(Collection entries)
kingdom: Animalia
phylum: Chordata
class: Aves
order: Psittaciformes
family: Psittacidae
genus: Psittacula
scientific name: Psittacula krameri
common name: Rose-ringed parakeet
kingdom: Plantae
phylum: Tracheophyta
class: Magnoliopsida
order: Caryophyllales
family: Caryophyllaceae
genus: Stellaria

:: Exercise description ::
Render every line of the material above as a JSON array of strings, one string per line, with blank lines omitted.

:: Task result ::
[
  "kingdom: Animalia",
  "phylum: Chordata",
  "class: Aves",
  "order: Psittaciformes",
  "family: Psittacidae",
  "genus: Psittacula",
  "scientific name: Psittacula krameri",
  "common name: Rose-ringed parakeet",
  "kingdom: Plantae",
  "phylum: Tracheophyta",
  "class: Magnoliopsida",
  "order: Caryophyllales",
  "family: Caryophyllaceae",
  "genus: Stellaria"
]